When you reach the line with "X1884Y631D02*" in the data below, begin printing lines exactly, and stop once the line with "X653Y825D03*" has been printed.

## Task input:
= = =
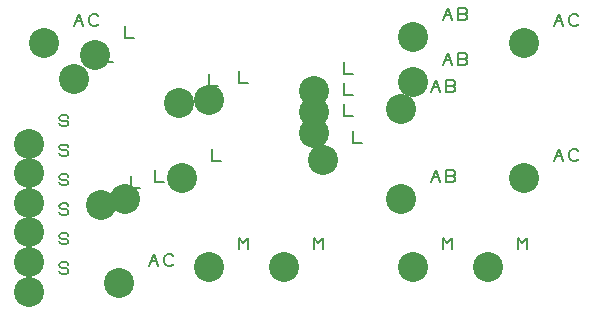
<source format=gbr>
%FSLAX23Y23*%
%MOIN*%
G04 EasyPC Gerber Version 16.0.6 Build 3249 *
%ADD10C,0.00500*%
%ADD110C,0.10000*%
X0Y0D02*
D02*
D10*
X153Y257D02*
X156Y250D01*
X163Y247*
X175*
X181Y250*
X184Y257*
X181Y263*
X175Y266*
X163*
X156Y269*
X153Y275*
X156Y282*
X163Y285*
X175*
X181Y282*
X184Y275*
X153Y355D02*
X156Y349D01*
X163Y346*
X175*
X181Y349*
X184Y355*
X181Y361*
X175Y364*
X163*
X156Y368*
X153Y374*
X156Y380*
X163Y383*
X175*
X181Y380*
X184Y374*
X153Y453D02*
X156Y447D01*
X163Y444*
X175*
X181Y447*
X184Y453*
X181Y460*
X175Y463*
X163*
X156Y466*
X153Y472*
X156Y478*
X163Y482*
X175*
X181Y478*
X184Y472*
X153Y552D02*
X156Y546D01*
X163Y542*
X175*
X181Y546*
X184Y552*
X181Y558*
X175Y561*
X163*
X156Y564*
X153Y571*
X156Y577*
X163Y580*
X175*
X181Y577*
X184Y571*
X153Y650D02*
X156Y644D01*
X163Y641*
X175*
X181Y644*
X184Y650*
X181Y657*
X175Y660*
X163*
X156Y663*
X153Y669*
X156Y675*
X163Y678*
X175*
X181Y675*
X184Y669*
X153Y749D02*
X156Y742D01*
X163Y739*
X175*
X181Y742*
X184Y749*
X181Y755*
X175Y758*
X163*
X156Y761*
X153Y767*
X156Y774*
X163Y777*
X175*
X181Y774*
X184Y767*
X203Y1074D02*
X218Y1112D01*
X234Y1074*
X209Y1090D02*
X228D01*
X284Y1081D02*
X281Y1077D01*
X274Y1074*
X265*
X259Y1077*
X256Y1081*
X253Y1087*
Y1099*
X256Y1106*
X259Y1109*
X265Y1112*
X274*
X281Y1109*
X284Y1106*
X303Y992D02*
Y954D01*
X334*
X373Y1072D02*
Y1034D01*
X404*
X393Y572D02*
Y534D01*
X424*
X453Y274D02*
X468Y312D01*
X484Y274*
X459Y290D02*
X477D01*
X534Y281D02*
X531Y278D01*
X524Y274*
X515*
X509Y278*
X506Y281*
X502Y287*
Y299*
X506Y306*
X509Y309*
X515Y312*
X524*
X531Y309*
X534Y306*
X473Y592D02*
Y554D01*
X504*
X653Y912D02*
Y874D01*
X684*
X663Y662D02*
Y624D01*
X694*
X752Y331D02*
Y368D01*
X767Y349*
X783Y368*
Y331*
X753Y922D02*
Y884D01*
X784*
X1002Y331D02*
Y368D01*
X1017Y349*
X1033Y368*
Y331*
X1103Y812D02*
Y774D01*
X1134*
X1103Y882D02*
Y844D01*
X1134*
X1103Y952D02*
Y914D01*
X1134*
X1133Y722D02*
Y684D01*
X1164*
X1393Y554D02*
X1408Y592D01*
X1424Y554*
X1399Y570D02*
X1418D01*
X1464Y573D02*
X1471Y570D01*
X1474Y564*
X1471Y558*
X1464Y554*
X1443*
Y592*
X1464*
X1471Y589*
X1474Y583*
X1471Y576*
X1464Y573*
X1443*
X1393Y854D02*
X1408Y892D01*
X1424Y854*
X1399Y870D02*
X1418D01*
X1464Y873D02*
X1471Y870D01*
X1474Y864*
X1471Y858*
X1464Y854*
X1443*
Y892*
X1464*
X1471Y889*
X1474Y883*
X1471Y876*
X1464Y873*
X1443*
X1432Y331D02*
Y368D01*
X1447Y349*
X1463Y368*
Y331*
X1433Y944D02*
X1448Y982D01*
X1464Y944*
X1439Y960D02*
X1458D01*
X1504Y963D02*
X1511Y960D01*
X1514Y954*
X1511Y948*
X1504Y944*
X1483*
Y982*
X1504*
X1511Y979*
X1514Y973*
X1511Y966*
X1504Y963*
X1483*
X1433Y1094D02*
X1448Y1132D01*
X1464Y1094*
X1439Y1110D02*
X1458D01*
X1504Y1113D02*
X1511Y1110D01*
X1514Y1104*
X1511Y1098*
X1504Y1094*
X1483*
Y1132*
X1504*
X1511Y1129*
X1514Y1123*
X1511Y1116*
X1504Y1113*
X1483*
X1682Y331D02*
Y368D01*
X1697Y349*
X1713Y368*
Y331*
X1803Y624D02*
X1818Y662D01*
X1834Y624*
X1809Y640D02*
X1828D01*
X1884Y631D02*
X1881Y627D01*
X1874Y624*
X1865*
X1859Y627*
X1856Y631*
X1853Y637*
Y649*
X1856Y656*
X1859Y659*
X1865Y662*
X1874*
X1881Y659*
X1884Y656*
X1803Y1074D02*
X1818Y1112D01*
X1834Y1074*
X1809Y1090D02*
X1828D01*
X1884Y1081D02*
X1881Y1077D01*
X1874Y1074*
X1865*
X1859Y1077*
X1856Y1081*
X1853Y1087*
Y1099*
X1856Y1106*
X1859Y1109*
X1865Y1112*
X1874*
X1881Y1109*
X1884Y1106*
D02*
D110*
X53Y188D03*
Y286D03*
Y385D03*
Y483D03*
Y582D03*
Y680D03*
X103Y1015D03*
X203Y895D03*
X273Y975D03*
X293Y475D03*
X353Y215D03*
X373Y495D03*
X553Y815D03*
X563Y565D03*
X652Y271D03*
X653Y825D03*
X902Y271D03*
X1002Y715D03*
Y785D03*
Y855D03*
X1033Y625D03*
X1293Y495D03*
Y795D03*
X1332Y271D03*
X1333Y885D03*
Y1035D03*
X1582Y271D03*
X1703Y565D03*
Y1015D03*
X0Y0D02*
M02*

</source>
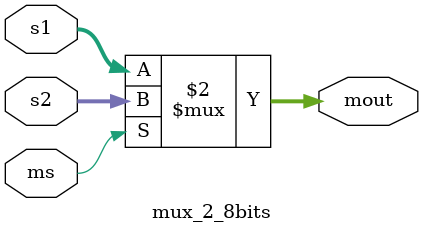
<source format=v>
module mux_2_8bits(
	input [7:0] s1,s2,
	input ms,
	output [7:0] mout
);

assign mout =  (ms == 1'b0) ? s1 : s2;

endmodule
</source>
= = =
## Written answer:
X1884Y631D02*
X1881Y627D01*
X1874Y624*
X1865*
X1859Y627*
X1856Y631*
X1853Y637*
Y649*
X1856Y656*
X1859Y659*
X1865Y662*
X1874*
X1881Y659*
X1884Y656*
X1803Y1074D02*
X1818Y1112D01*
X1834Y1074*
X1809Y1090D02*
X1828D01*
X1884Y1081D02*
X1881Y1077D01*
X1874Y1074*
X1865*
X1859Y1077*
X1856Y1081*
X1853Y1087*
Y1099*
X1856Y1106*
X1859Y1109*
X1865Y1112*
X1874*
X1881Y1109*
X1884Y1106*
D02*
D110*
X53Y188D03*
Y286D03*
Y385D03*
Y483D03*
Y582D03*
Y680D03*
X103Y1015D03*
X203Y895D03*
X273Y975D03*
X293Y475D03*
X353Y215D03*
X373Y495D03*
X553Y815D03*
X563Y565D03*
X652Y271D03*
X653Y825D03*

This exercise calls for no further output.